Enfin, UV Mutuelle a retiré l’avenant pour soins de longue durée précédemment offert avec son produit AdapSanté couvrant les maladies graves.

« Nous avons pris cette décision en raison du retrait de Munich Re du marché des soins de longue durée », précise Catherine Fagnan, vice-présidente aux communications de l’assureur de Drummondville.

Le réassureur Munich Re dit s’être résolu à quitter le marché de l’ASLD en raison de la faiblesse généralisée des ventes.

« Notre décision est essentiellement attribuable au manque de croissance du marché des soins de longue durée au Canada. Ce marché représente moins de 1 % des ventes d’assurance vie », explique Richard Letarte, vice-président principal, innovation, de Munich Re Canada.

Le bloc d’ASLD en vigueur continuera cependant à être pris en charge par le réassureur. « Nous continuerons à faire le suivi », souligne Richard Letarte.

Produit impopulaire

Qualifié de « marché inexploité » par les spécialistes de l’assurance de personnes il y a une dizaine d’années à peine, l’ASLD n’a jamais réussi à prendre son envol commercial.

Il faut dire que les récentes hausses de primes n’ont pas contribué à améliorer la situation. Rappelons, par exemple, la hausse de 1 à 25 % des primes des contrats d’ASLD en vigueur annoncée en janvier 2016 par le leader canadien du secteur, la Financière Sun Life.

Au-delà des primes élevées, la nature même du produit constitue un obstacle de taille auprès des conseillers. Selon un sondage évoqué dans un ouvrage récent de Robert C. Carlson, un adulte sur quatre préfère aller chez le dentiste plutôt que d’entendre parler d’ASLD !

Ainsi, pour un réassureur qui avait mis beaucoup d’énergie à développer l’ASLD au Québec et au Canada, l’avenir avec un grand A est désormais ailleurs.

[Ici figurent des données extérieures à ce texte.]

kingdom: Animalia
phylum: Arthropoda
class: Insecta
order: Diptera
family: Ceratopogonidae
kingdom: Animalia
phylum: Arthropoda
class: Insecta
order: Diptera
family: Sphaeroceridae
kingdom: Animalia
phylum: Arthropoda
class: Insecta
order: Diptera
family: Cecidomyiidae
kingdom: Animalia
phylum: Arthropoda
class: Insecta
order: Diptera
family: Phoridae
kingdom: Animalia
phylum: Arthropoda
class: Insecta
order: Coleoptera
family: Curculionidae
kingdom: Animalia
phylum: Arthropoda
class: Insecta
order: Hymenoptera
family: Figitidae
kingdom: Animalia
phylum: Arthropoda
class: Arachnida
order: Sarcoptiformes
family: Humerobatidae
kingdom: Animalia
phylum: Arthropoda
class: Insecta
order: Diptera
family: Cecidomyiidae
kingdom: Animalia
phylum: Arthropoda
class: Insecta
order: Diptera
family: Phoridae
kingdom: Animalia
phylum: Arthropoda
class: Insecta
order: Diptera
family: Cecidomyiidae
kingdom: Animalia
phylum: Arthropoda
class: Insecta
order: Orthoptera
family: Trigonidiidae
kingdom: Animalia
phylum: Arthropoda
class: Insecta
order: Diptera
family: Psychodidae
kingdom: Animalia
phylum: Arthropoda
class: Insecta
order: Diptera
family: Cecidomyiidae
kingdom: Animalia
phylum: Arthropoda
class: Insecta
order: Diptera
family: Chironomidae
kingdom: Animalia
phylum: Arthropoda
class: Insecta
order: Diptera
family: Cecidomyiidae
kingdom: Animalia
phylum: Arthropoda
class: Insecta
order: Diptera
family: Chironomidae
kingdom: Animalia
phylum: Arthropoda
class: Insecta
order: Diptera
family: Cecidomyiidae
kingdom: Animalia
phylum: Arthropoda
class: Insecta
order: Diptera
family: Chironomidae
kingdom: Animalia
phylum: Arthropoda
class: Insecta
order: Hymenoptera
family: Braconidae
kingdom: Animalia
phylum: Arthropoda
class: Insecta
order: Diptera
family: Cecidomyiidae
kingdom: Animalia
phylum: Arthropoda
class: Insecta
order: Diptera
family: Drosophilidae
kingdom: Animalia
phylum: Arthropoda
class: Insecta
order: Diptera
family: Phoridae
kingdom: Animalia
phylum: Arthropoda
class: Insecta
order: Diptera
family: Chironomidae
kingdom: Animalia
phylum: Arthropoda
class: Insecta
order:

« En nous retirant de l’assurance soins de longue durée, nous pouvons dégager davantage de ressources pour mettre au point de nouveaux produits et stimuler l’innovation dans l’ensemble du marché des assurances vie et santé. Munich Re souhaite être à l’avant-garde et se concentrer sur l’avenir », affirme Richard Letarte.

À moins qu’un autre réassureur prenne la relève ou que les assureurs décident d’assumer eux-mêmes le risque, le retrait de Munich Re de l’ASLD pourrait bientôt signer l’arrêt de mort du produit.

En profiter dès maintenant

Claudine Cloutier suggère aux conseillers en sécurité financière intéressés de ne pas tarder à agir.

« Il faut tirer parti, et le plus rapidement possible, des ASLD ainsi que des produits transformables en ASLD. Je pense qu’ils pourraient éventuellement être retirés des tablettes des assureurs, car dans leur forme actuelle, ça ne fonctionne pas », affirme la vice-présidente du Groupe Cloutier.

Mais comment tirer parti des produits existants en ASLD ? « Je suggère de les présenter aux clients qui en ont les moyens, qui sont assurables et qui peuvent assumer les possibles hausses de primes à l’avenir », dit Claudine Cloutier.

Cela dit, les hausses futures de primes ne devraient pas atteindre les mêmes niveaux qu’aux États-Unis, où les augmentations de plus de 50 % ont été courantes. En outre, une hausse de 85 % a été imposée aux adhérents du régime California Public Employees’ Retirement System.

« Aux États-Unis, la sélection a été beaucoup moins rigoureuse qu’au Québec », explique Claudine Cloutier.

Lueur d’espoir

Consultant après avoir été vice-président régional chez Empire Vie et directeur général associé chez l’agent général BBA Groupe Financier, Sylvain Gagné croit que l’ASLD peut encore éviter le pire.

« La remontée des taux d’intérêt aidera les assureurs à conserver leurs produits à long terme, comme l’assurance soins de longue durée. Les assureurs pensent à long terme. Ils peuvent supporter des pertes sur certains produits en faisant des profits ailleurs. Et la remontée des taux sera d’un grand secours », soutient Sylvain Gagné.